Page:Flaubert - Théâtre éd. Conard.djvu/514

Le texte de cette page a été corrigé et est conforme au fac-similé.

pièce. Si Carvalho ne m’avait point, durant un mois, blasé dessus avec des corrections que j’ai enlevées, j’aurais fait des retouches ou peut-être les changements qui eussent peut-être modifié l’issue finale. Mais j’en étais tellement écœuré que pour un million je n’aurais pas changé une ligne. Bref, je suis enfoncé.

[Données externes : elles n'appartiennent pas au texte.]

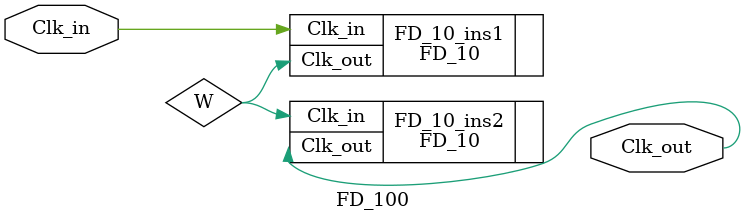
<source format=v>
`timescale 1ns / 1ps
module FD_100( Clk_in, Clk_out
    );
input		  Clk_in;
output  Clk_out;

FD_10 FD_10_ins1(.Clk_in(Clk_in), .Clk_out(W));
FD_10 FD_10_ins2(.Clk_in(W), .Clk_out(Clk_out));

endmodule

</source>
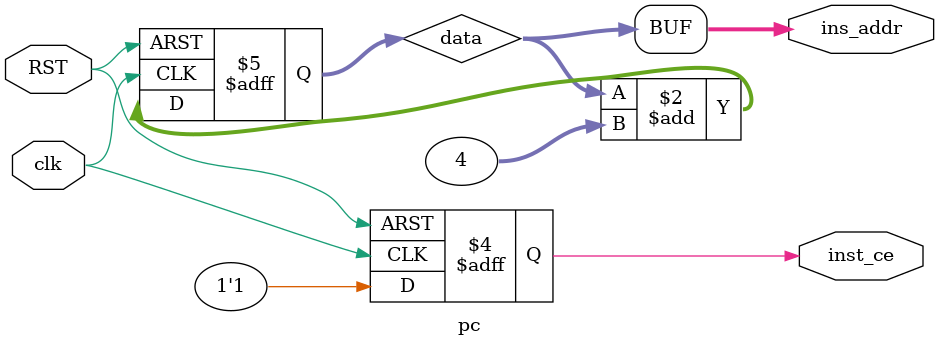
<source format=v>
`timescale 1ns / 1ps

module pc(
    input clk,
    input RST,
    output [31:0]ins_addr,	
    output reg inst_ce			
    );
	
reg [31:0] data = 32'b0;

always@(posedge clk or posedge RST) begin
    if(RST) begin	
        inst_ce <= 0;
        data <= 32'b0;
	end
    else begin
        inst_ce <= 1;	
        // Ê®Áù½øÖÆµÄ£¬ÒòÎªcoeÎÄ¼þÖ»ÓÐÁù¸öÖ¸Áî£¬ËùÒÔÐèÒªÁù´ÎÖÜÆÚºóÑ­»·Îª0
//		if(data >= 32'h00000014 && clk) begin
//			data <= 0;
//		end
		if(clk) begin
			data <= data + 32'h00000004;
		end
	end
end

assign ins_addr = data;

endmodule

</source>
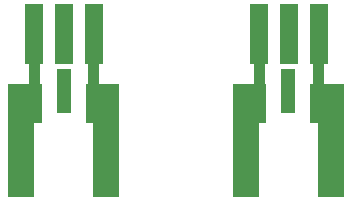
<source format=gtp>
G04*
G04 #@! TF.GenerationSoftware,Altium Limited,Altium Designer,21.6.1 (37)*
G04*
G04 Layer_Color=8421504*
%FSLAX44Y44*%
%MOMM*%
G71*
G04*
G04 #@! TF.SameCoordinates,093F2D74-96CB-4BC5-AE0C-1D58DF06F95F*
G04*
G04*
G04 #@! TF.FilePolarity,Positive*
G04*
G01*
G75*
%ADD12R,1.2000X3.8000*%
%ADD13R,1.5200X5.0800*%
%ADD14C,0.9000*%
G36*
X221500Y95000D02*
X215000D01*
Y32000D01*
X193000D01*
Y128000D01*
X221500D01*
Y95000D01*
D02*
G37*
G36*
X287000Y32000D02*
X265000D01*
Y95000D01*
X258500D01*
Y128000D01*
X287000D01*
Y32000D01*
D02*
G37*
G36*
X411500Y95000D02*
X405000D01*
Y32000D01*
X383000D01*
Y128000D01*
X411500D01*
Y95000D01*
D02*
G37*
G36*
X477000Y32000D02*
X455000D01*
Y95000D01*
X448500D01*
Y128000D01*
X477000D01*
Y32000D01*
D02*
G37*
D12*
X430000Y122000D02*
D03*
X240000D02*
D03*
D13*
X265400Y170000D02*
D03*
X240000D02*
D03*
X214600D02*
D03*
X455800D02*
D03*
X430400D02*
D03*
X405000D02*
D03*
D14*
X455000Y120000D02*
Y165000D01*
X405000Y120000D02*
Y155000D01*
X265000Y120000D02*
Y160000D01*
X215000Y110000D02*
Y155000D01*
M02*

</source>
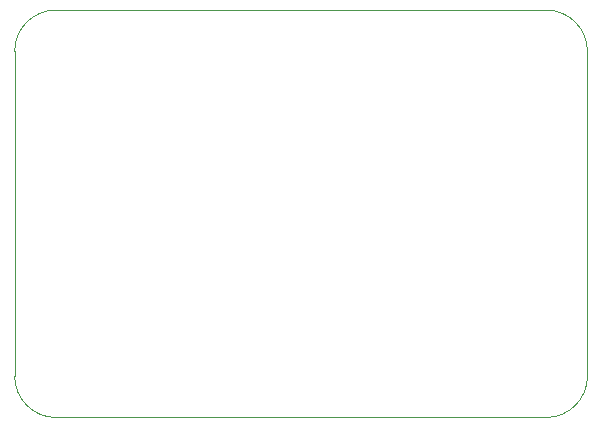
<source format=gm1>
%TF.GenerationSoftware,KiCad,Pcbnew,8.0.5*%
%TF.CreationDate,2024-11-19T02:46:13-06:00*%
%TF.ProjectId,Controls-MotorControllerBreakout,436f6e74-726f-46c7-932d-4d6f746f7243,rev?*%
%TF.SameCoordinates,Original*%
%TF.FileFunction,Profile,NP*%
%FSLAX46Y46*%
G04 Gerber Fmt 4.6, Leading zero omitted, Abs format (unit mm)*
G04 Created by KiCad (PCBNEW 8.0.5) date 2024-11-19 02:46:13*
%MOMM*%
%LPD*%
G01*
G04 APERTURE LIST*
%TA.AperFunction,Profile*%
%ADD10C,0.050000*%
%TD*%
G04 APERTURE END LIST*
D10*
X104250000Y-38500000D02*
G75*
G02*
X107750000Y-35000000I3500000J0D01*
G01*
X149250000Y-35000000D02*
G75*
G02*
X152750000Y-38500000I0J-3500000D01*
G01*
X107750000Y-69500000D02*
G75*
G02*
X104250000Y-66000000I0J3500000D01*
G01*
X152750000Y-66000000D02*
G75*
G02*
X149250000Y-69500000I-3500000J0D01*
G01*
X104250000Y-66000000D02*
X104250000Y-38500000D01*
X107750000Y-35000000D02*
X149250000Y-35000000D01*
X152750000Y-38500000D02*
X152750000Y-66000000D01*
X149250000Y-69500000D02*
X107750000Y-69500000D01*
M02*

</source>
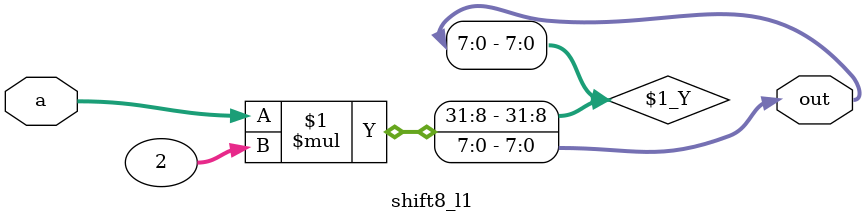
<source format=v>
module shift8_l1(
    input [7:0] a, // 输入a，2
    output [7:0] out // 输出sum
);

assign out = a * 2; // 逻辑左移

endmodule// 64位加法


</source>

« Il faut dire aussi que la salle était détestable, tous gandins et boursiers qui ne comprenaient pas le sens matériel des mots. On a pris en blague des choses poétiques. Un poète dit : « C’est que je suis de 1830, j’ai appris à lire dans Hernani et j’aurais voulu être Lara. » La-dessus, une salve de rires ironiques, etc.

« Et puis, j’ai dupé le public à cause du titre. Il s’attendait à un autre Rabagas ! Les conservateurs ont été fâchés de ce que je n’attaquais pas les républicains. De même, les communards eussent souhaité quelques injures aux légitimistes

« Mes acteurs ont supérieurement joué, Saint-Germain entre autres. Delannoy, qui porte toute la pièce, est désolé et je ne sais comment faire pour adoucir sa douleur. Quant à Cruchard, il est calme, très calme ! Il avait très bien dîné avant la représentation, et après il a encore mieux soupé. Menu : deux douzaines d’ostende, une bouteille de champagne frappé, trois tranches de roastbeef, une salade de truffes, café et pousse-café. La religion et l’estomac soutiennent Cruchard.

« J’avoue qu’il m’eût été agréable de gagner quelque argent, mais comme ma chute n’est ni une affaire d’art ni une affaire de sentiment, je m’en bats l’œil profondément.

« Je me dis : « Enfin, c’est fini ! » et j’éprouve comme un sentiment de délivrance.

« Quand on a prononcé mon nom, à la fin, il y a eu des applaudissements (pour l’homme, mais non pour l’œuvre) avec accompagnement de deux jolis coups de sifflet partant du paradis. Voilà la vérité. »

. . . . . . . . . . . . . . . . . . . . . . . . .

« Merci de votre longue lettre sur le Candidat. Voici maintenant les critiques que j’ajoute aux vôtres : Il fallait : 1o baisser le rideau après la réunion électorale et mettre au commencement du quatrième acte toute la moitié du troisième ; 2o enlever la lettre anonyme qui fait double emploi, puisque Arabelle apprend à Rousselin que sa femme a un amant ; 3o intervertir l’ordre des scènes du quatrième acte, c’est-à-dire commencer par l’annonce du rendez-vous de Mme Rousselin avec Julien et faire Rousselin un peu plus jaloux. Les soins de son élection le détournent de son envie d’aller pincer sa femme. Les exploiteurs ne sont pas assez développés. Il en faudrait dix au lieu de trois. Puis, il donne sa fille. C’était là la fin, et, au moment où il s’aperçoit de la canaillerie, il est nommé. Alors son rêve est accompli, mais il n’en ressent aucune joie. De cette façon-là, il y aurait eu progression de moralité.